Unpaid Student Nurses Get Clearance To Proceed With Wage Claims

Randi Klein Hyatt
Randi Klein Hyatt

Unpaid interns have long been a questionable group from a wage and hour risk perspective.  In Schumann v. Collier Anesthesia, P.A., No. 14-13169 (11th Cir. 2015), the Eleventh Circuit joined the Second and Sixth Circuits in setting aside the “antiquated” Department of Labor six-factor internship analysis in favor of a more stringent “primary beneficiary” test.

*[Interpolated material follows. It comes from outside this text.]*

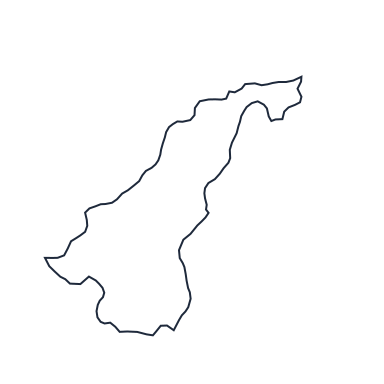 Iracemápolis, São Paulo, Brazil (Robinson projection), rotated 219°
{"feature_id": "56859067B21577616213228", "entity_name": "Iracemápolis", "entity_type": "district", "adm_level": 2, "iso_a3": "BRA", "parent_name": "Brazil", "parent_adm1": "São Paulo", "projection": "robinson", "projection_center": [-47.523, -22.617], "detail": "fine", "context": "isolated", "style": "outline", "palette": "slate", "viewbox_px": 384, "rotation_deg": 219, "n_neighbors": 0, "source": "geoboundaries", "source_scale": "gbopen_adm2", "svg_char_len": 1791}
<svg xmlns="http://www.w3.org/2000/svg" viewBox="0 0 384 384"><g transform="rotate(219 192 192)"><path d="M248.8,43.8L241.0,43.3L235.6,44.5L229.2,44.0L220.8,50.2L218.9,61.4L211.1,62.7L206.4,62.2L201.2,61.2L196.8,58.5L195.0,54.2L195.3,49.5L194.2,45.0L191.2,39.3L186.6,35.1L181.3,33.6L177.2,34.8L173.3,39.0L166.8,39.0L160.2,37.8L154.6,42.8L146.5,48.8L137.7,52.8L132.2,56.0L132.1,60.9L132.1,68.4L127.4,72.5L119.2,73.1L121.5,84.4L122.3,89.8L121.9,95.0L122.4,100.1L125.9,108.2L130.6,112.7L134.6,114.9L140.4,119.7L145.2,124.2L150.7,128.9L154.4,130.9L159.9,132.9L165.5,138.6L168.7,149.5L166.8,158.5L166.8,169.4L166.0,175.2L165.5,180.7L166.0,186.2L170.1,187.2L172.5,191.3L177.9,195.3L181.6,198.8L184.3,203.2L184.9,209.3L182.3,216.4L181.9,223.7L182.4,230.4L182.1,237.6L183.6,242.3L189.2,248.6L192.0,255.5L194.3,265.8L197.4,272.5L198.9,276.7L201.5,282.0L202.5,287.9L203.0,292.4L201.5,298.7L198.0,303.8L191.1,305.1L186.4,304.1L179.9,299.0L175.0,297.1L172.8,300.9L167.6,305.5L170.9,312.5L170.2,318.5L166.8,324.5L164.5,329.7L166.9,334.9L175.0,338.7L176.7,346.4L179.5,350.4L183.4,342.4L188.1,336.7L193.9,332.0L198.0,327.4L201.0,323.3L205.1,318.8L211.5,316.0L218.6,309.3L218.5,303.6L221.5,296.4L226.3,293.6L224.2,286.1L227.2,282.4L232.2,278.7L237.3,274.4L243.1,267.4L242.6,259.1L238.4,253.3L238.6,246.8L243.6,240.6L247.8,237.6L249.6,232.7L250.7,228.0L249.8,222.3L247.4,217.2L245.3,211.5L242.7,205.5L240.1,201.0L238.1,195.4L237.7,190.5L238.6,185.4L241.1,179.4L241.1,173.7L239.9,167.2L241.2,160.7L242.9,153.0L245.3,146.8L245.7,139.1L247.4,133.3L251.7,128.2L255.2,125.1L258.1,120.0L261.4,114.7L262.1,108.7L256.2,104.1L252.1,99.8L250.0,93.8L251.5,87.9L253.0,83.3L255.0,77.6L253.0,69.9L251.5,62.3L255.0,56.3L258.4,53.4L264.8,48.3L256.2,44.5L248.8,43.8Z" fill="none" stroke="#1e293b" stroke-width="2"/></g></svg>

In Schumann, 25 unpaid student registered nurse anesthetists participated in a clinical program in pursuit of their master’s degree.   They sued for wages and overtime under the FLSA for their clinical hours.  They lost on summary judgment when the trial court used the DOL’s six factor test to determine that the students were not employees within the meaning of the FLSA.  The Eleventh Circuit reversed, holding that “[l]onger-term, intensive modern internships that are required to obtain academic degrees and professional certification and licensure in a field are just too different” from the typical internship program to rely upon the same analysis.  Instead, the seven-factor approach articulated by the Second Circuit in Glatt v. Fox Searchlight Pictures, Inc. 791 F.3d 375 (2d Cir. 2015), should govern.  This “flexible” test focuses on who receives the primary benefit of the relationship.  If the employer, the intern is an employee and must be paid.  If the employee, the internship can be unpaid.  Those seven factors are:

  1. Whether the intern and employer understand there is no expectation of pay;
  2. Whether the internship provides similar training to what would occur in an educational institution;
  3. Whether the internship is connected to the intern’s formal education program by coursework or course credit;
  4. Whether the internship accommodates the internship’s academic commitments by matching up to the academic calendar;
  5. Whether the internship’s duration is limited to the period in which the internship provides the intern with beneficial learning;
  6. Whether the intern ‘s work complements or displaces the work of paid employees, while providing significant educational benefits to the intern; and
  7. Whether the intern and employer understand that there is no entitlement to a paid job at the end of the internship.

The analysis is not all or nothing, and an intern can be a bona fide intern for part of the internship, while an employee at other times.  Ultimately, the Schumann court did not decide or even remark on whether the interns were actually interns or employees under this analysis; instead remanding the case to the trial court for resolution of that issue.